The brakes issue is problematic. There're a ton of disc-only forks now, but your front wheel also needs to be able to take a rotor. This can back you into doing the fork, wheel and brake caliper all at once. If you do this, IMO the BB7 would be a good option - keep your same brake lever, so left and right are still matched, and I think it's the best of the mechanical disc brakes. It's hard to do a worthwhile front wheel for under $100, and the brake's about $60 on the 'net. Cables and housings are cheap, at least.

But let me ask you a question - do you remember the brakes being this bad back in 2001? One of the parts of a bicycle that sometimes ages poorly is the rubber. New brake pads may get you the braking performance you want. If so, do the tires while you're at it. And move up to some wider ones - that's one thing that's gotten a lot better in the last 12 years.

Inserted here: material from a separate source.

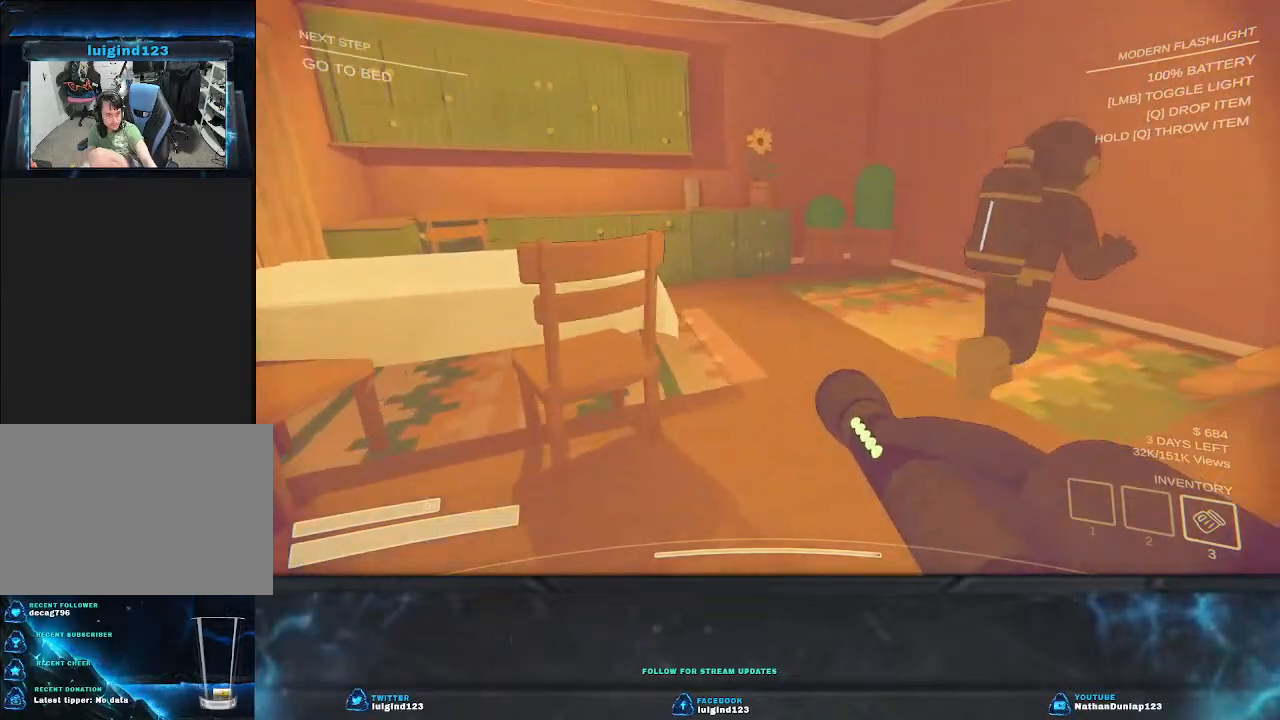
{"keys": ["q"], "events": [[267, "shift", "up"], [400, "q", "down"], [500, "w", "up"]]}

Since brake pads and tires are relatively inexpensive and simple, I would just go ahead and do those. If you still feel that you want a new fork or to change to a different type of brake, now is the time to stop and think about your long-term plans. Upgrading is a slippery slope, and you'll never have a better chance than right now to get out ahead of it.


----------



## Le Pirate (Aug 12, 2012)

^agreed.

Some new brake pads, lube everything real well, and throw on a new set of tires....Then ride it. That was a pretty nice bike 10 years ago, and I bet it still rides just as good as it did back then. Don't worry if it's not "up to date."

I rode many years with rim brakes and I never died once! 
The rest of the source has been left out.